**Teks**.
• • •
5. Covert Sensitization
Teknik
ini digunakan untuk memperbaiki perilaku klien yang menyenangkan tetapi
menyimpang seperti homoseks, alkoholisme yaitu dengan cara menganjurkan klien
untuk membayangkan perilaku yang menyenangan tersebut. Pada saat itu juga klien
ddianjurkan untuk membayangkan sesuatu yang tidak menyenangkan untuknya.
6. Thought Stopping
Teknik
ini digunakan untuk klien yang merasa cemas. Teknik ini dilakukan dengan cara
menutup matanya dan membayangkan dirinya sedang mengatakan sesuatu yang tidak
menyenangkan bagi dirinya. Saat klien membayangkan dirinya sedang mengatakan
sesuatu yang tidak menyenangkan baginya konselor segera menepis dengan cara
berkata “berhenti”. Teknik ini harus dilakukan berulang kali sampai klien mampu
untuk menghentikan pikiran yang menganggunya.
E.
Keterampilan
dalam Konseling
Didalam melakukan konseling ada beberapa
keterampilan dasar yang dapat digunakan: (Sofyan S.Willis, 2004)
1. Perilaku
attending
Yaitu
perilaku yang mencakup komponen kontak mata, bahasa tubuh, dan bahasa lisan.
• • •
**Data yang Disediakan**.
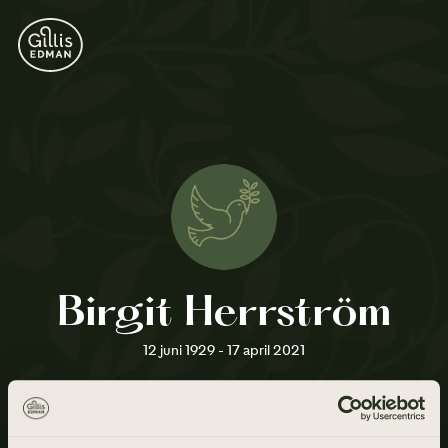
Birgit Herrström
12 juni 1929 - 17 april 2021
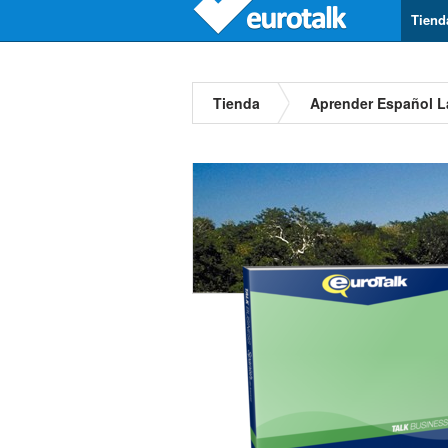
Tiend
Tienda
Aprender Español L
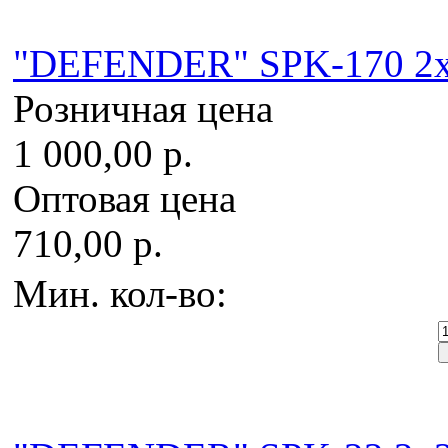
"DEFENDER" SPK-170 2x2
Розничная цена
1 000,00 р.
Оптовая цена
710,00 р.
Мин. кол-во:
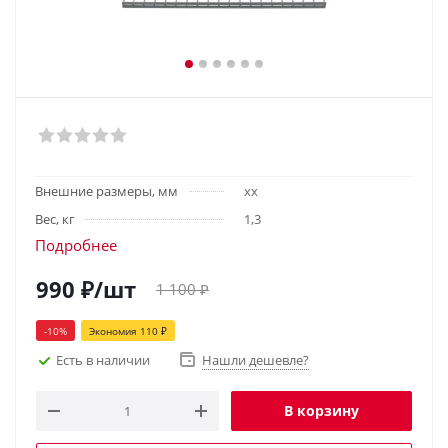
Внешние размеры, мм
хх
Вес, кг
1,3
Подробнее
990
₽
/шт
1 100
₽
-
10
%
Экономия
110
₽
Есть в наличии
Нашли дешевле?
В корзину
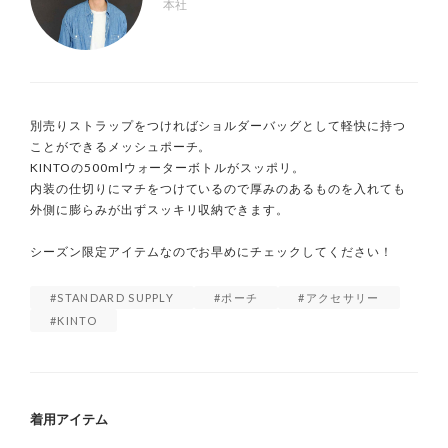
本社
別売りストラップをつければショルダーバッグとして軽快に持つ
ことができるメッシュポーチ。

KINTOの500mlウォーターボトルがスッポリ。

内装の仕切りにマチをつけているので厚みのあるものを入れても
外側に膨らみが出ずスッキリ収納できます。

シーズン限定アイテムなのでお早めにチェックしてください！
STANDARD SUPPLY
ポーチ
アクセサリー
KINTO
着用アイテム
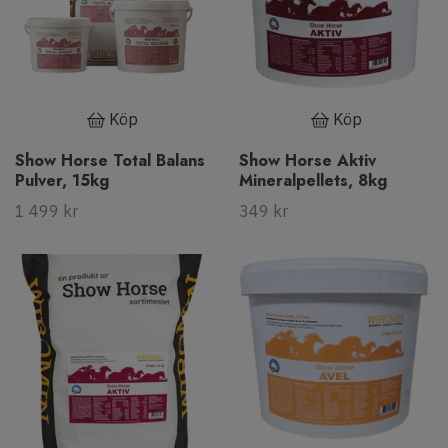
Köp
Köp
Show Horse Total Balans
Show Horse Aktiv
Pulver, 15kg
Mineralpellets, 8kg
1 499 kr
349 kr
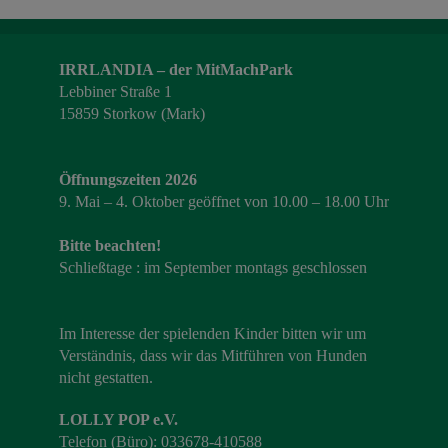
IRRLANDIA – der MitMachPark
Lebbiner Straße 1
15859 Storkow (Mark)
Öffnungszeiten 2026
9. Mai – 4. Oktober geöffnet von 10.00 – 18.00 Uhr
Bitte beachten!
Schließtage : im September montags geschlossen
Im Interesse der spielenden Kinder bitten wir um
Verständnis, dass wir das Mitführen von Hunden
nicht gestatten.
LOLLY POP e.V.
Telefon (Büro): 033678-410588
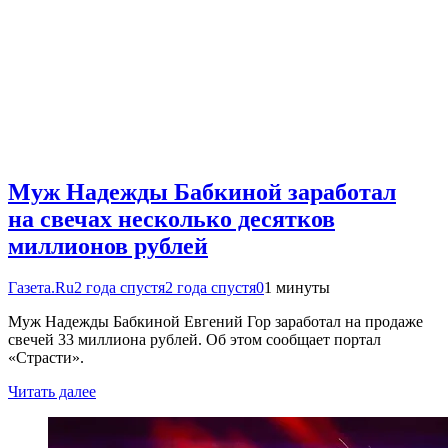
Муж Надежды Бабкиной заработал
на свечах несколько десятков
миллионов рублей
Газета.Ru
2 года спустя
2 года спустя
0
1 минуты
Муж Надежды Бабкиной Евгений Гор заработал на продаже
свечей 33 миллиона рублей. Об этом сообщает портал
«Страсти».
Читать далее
• • •
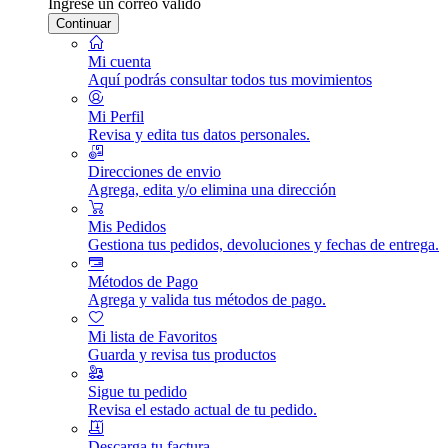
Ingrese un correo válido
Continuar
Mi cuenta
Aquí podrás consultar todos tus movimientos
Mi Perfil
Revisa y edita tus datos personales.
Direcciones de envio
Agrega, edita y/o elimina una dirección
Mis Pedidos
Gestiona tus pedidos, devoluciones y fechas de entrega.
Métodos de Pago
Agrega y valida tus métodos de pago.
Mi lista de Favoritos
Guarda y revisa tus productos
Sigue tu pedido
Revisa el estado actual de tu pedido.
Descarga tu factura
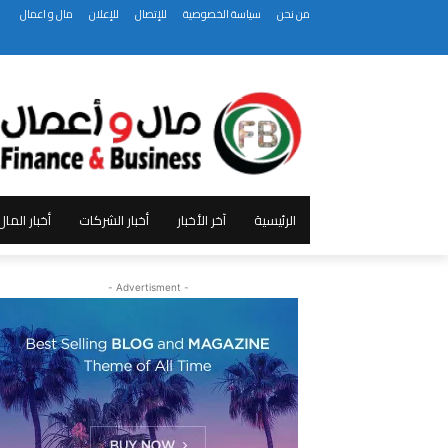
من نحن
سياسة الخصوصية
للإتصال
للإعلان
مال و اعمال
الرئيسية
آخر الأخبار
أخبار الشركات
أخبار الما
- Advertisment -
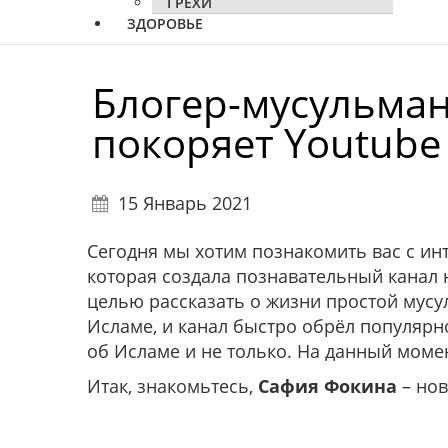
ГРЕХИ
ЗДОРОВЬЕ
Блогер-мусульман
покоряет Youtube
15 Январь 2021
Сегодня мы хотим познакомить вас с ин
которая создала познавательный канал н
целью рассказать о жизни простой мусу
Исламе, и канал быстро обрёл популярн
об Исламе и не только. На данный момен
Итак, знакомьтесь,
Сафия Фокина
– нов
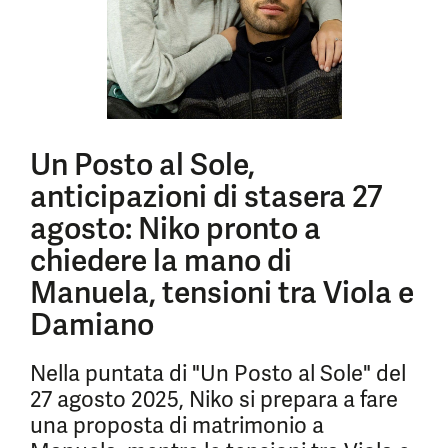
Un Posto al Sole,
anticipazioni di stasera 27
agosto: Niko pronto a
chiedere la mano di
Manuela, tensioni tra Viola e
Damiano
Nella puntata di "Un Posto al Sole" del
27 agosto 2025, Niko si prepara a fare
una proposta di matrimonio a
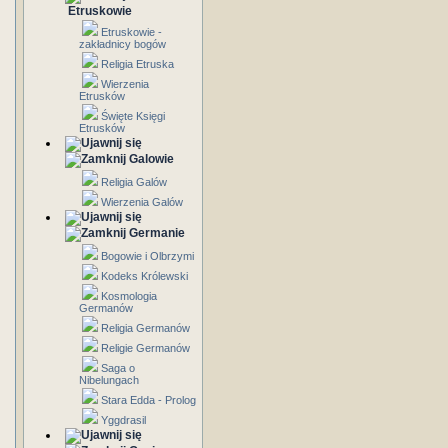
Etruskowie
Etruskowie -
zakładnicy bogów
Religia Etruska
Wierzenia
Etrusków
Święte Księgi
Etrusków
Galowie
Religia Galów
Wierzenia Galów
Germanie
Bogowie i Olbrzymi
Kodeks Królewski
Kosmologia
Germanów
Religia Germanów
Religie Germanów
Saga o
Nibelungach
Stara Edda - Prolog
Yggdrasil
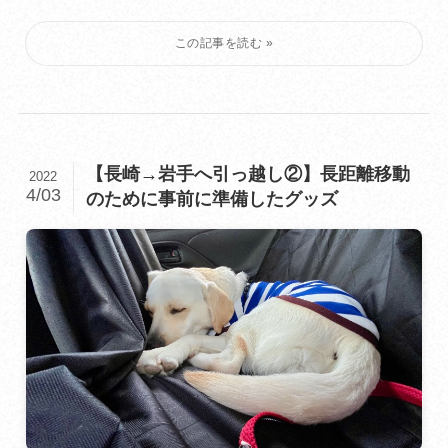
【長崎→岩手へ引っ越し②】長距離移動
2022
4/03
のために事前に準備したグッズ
• • •
**Tugas yang Diminta**.
• 1. Menurut teks tentang teknik konseling, teknik Thought Stopping digunakan untuk klien yang bagaimana?
• 2. Perbarui baris-baris pada daftar, mulai dari baris yang memuat "IRRLANDIA – der MitMachPark" dan berakhir pada baris yang memuat "Im Interesse der", dengan mengganti "montags" menjadi "dienstags". Tuliskan kembali hanya baris-baris tersebut.

**Jawaban per Nomor**.
• 1. Untuk klien yang merasa cemas.

• 2.
IRRLANDIA – der MitMachPark
Lebbiner Straße 1
15859 Storkow (Mark)
Öffnungszeiten 2026
9. Mai – 4. Oktober geöffnet von 10.00 – 18.00 Uhr
Bitte beachten!
Schließtage : im September dienstags geschlossen
Im Interesse der spielenden Kinder bitten wir um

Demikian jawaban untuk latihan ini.